A divorce case may last months or years; because the time frames vary and are often unknown a party in the divorce may file a motion for Temporary Orders. This motion asks the court for specific relief to be granted while the divorce case is pending. In layman terms it is generally asking the court to set the “rules” for the remainder of the divorce case.
The requested relief in a Temporary Orders varies but the following requests are most common:
Injunctions preventing parties from doing certain things during the divorce such as going to other parties work, etc.,
The custody arrangement of the parties,
Who pays child support and what is the amount,
Does one spouse pay another spouse support and what is the amount,
Who will remain in the marital residence and who will be forced to leave,
What bills each party will pay.
WHAT TO EXPECT THE DAY OF THE HEARING
Your court hearing will be held at 9:00 a.m. at presiding court. If you do not have an attorney you report to room 1.09. If you have an attorney, your attorney will often ask you to wait in room 1.15. Room 1.15 is a large waiting room just down the hall from presiding court, this room is located next to a shoe shine stand and includes a reception area with copy machines and conference rooms for the clients and their attorneys to use.
At 9:00 a.m. the judge will call the docket starting with the oldest cases first. When the judge calls the case the attorneys will stand up and each side will make an announcement this is usually one of the following: not ready, ready, or conferring.

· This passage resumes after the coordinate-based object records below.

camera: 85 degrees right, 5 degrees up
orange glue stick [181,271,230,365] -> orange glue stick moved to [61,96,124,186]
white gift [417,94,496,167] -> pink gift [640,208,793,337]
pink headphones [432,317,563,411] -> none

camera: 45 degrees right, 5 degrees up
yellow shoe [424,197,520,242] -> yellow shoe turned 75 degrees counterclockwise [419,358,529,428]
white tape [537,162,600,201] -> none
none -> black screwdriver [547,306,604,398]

If an attorney has not had time to prepare or maybe just got hired on the case they will announce, “not ready”.
If the attorney’s have not discussed the case prior to the temporary orders hearing they will often announce “conferring”. Conferring allows the parties to discuss the case and potentially come to agreement.
If the attorney’s have conferred prior to the hearing date and cannot come to an agreement they will often need a judge to make a ruling on any matters that are not agreed upon. In this case the attorneys will announce “ready” and a time limit needed to complete their arguments to the judge.

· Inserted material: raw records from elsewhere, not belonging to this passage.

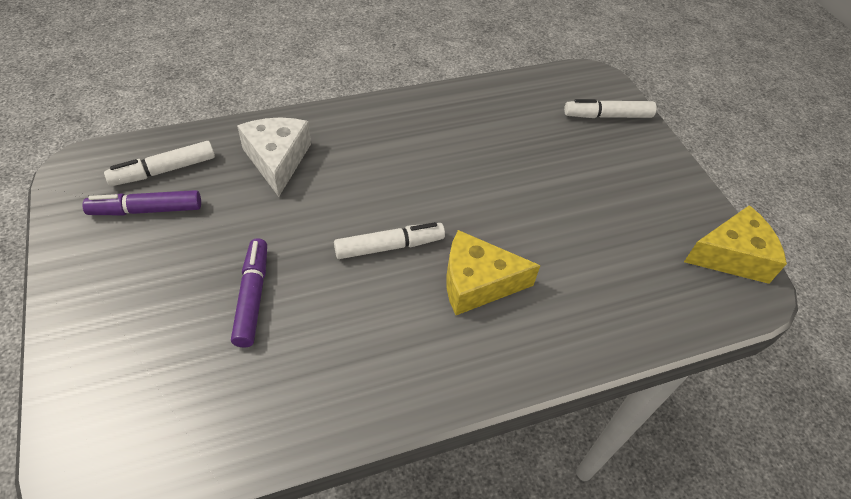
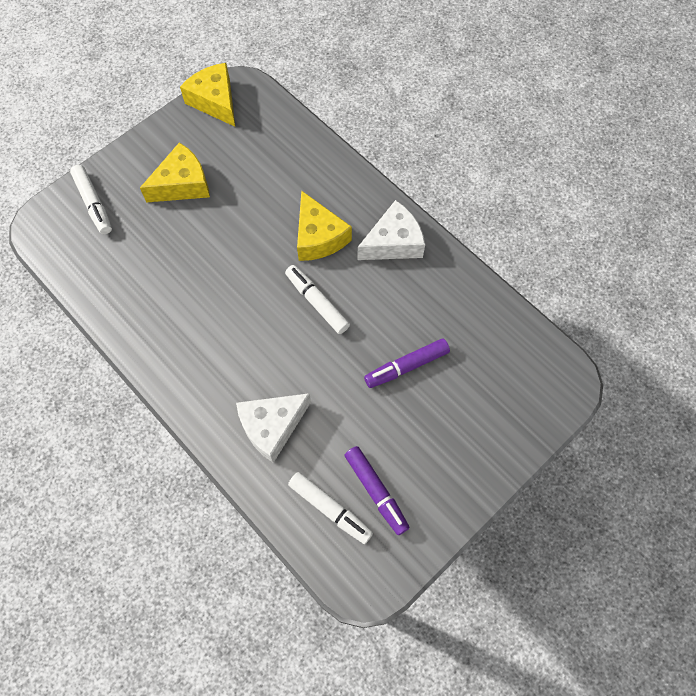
camera: 110 degrees left, 15 degrees up
none -> yellow cheese [140,143,210,203]
none -> white cheese [357,200,425,260]

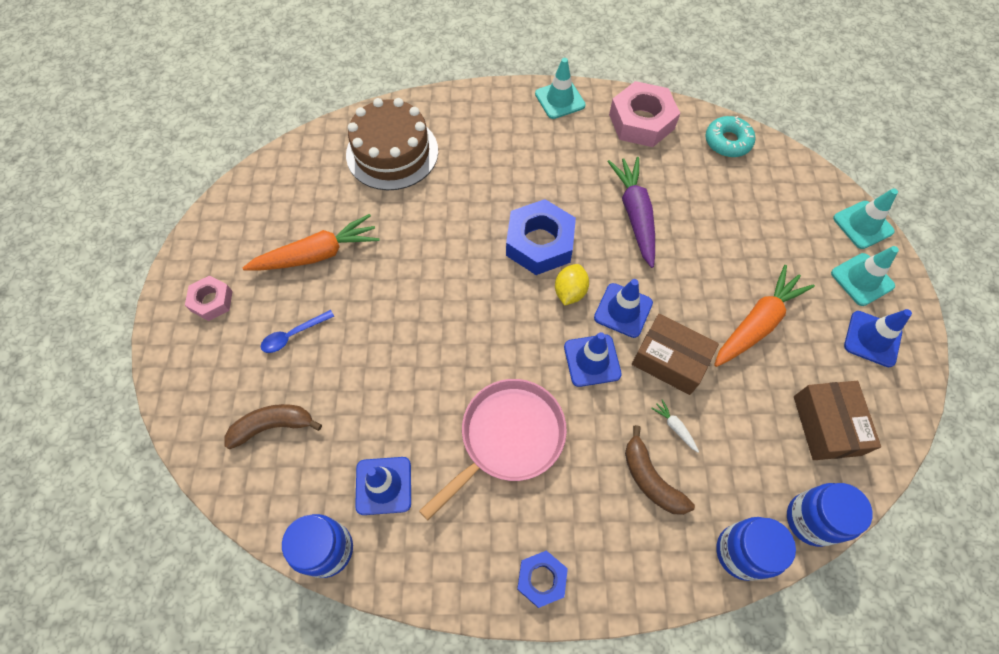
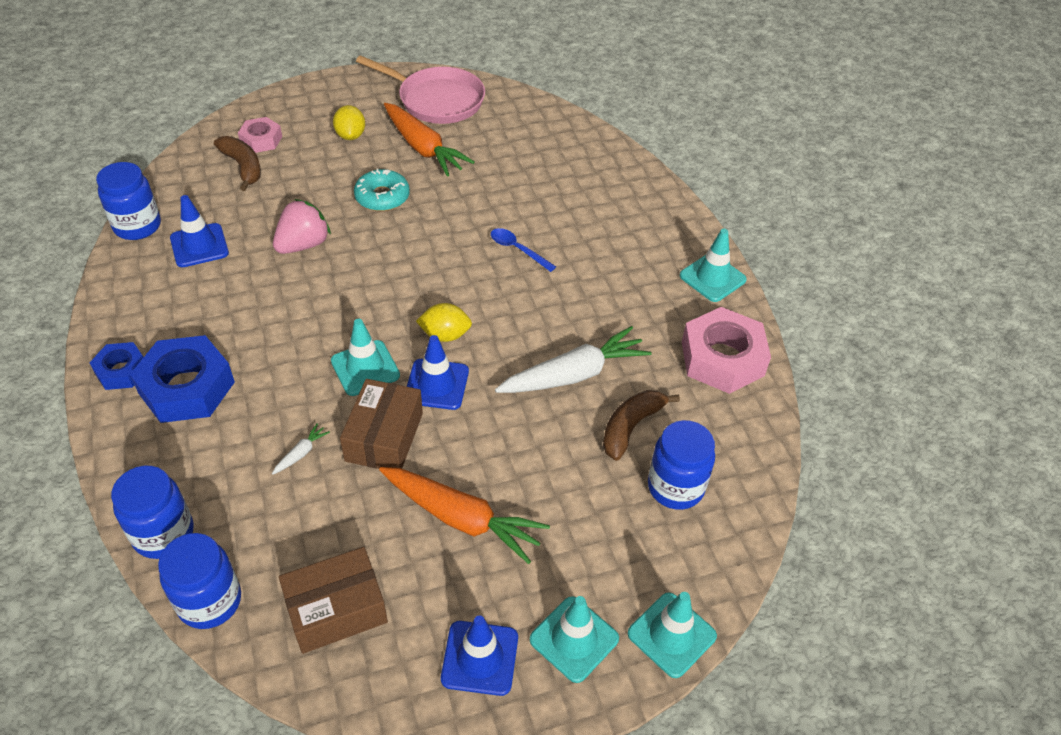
camera: 70 degrees right, 15 degrees down
pink nut [185,276,233,321] -> pink nut moved to [238,117,282,153]
blue spoon [261,310,335,353] -> blue spoon moved to [491,228,556,272]
brown cake [346,98,438,190] -> none
pink pan [419,379,567,521] -> pink pan moved to [356,56,485,124]
blue nut [506,199,576,275] -> blue nut moved to [130,335,235,423]
blue traffic cone [564,332,622,387] -> turquoise traffic cone [331,319,400,396]
purple carrot [608,157,655,268] -> white carrot [495,326,652,393]
brown banana [625,425,695,515] -> brown banana moved to [603,390,680,461]
turquoise donut [705,116,755,157] -> turquoise donut moved to [354,168,410,211]
none -> pink strawberry [273,199,331,254]
none -> yellow lemon [333,105,365,140]
none -> blue jar [648,420,715,510]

When the attorneys confer they will try to come to agreements about various issues particular to the divorce. If they can come to an agreement then they will write their agreements down in a temporary order and the parties and the judge will sign it. This temporary order becomes binding on the parties and they must follow it during the pendency of the divorce.
When attorneys cannot come to an agreement, the presiding judge will assign the attorneys out to a court to hear the case. This process of assigning cases out to courts is completely random and makes predicting outcomes for a client difficult. The assigned judge will hear the arguments of the parties and make a ruling this becomes the order and is binding on the parties.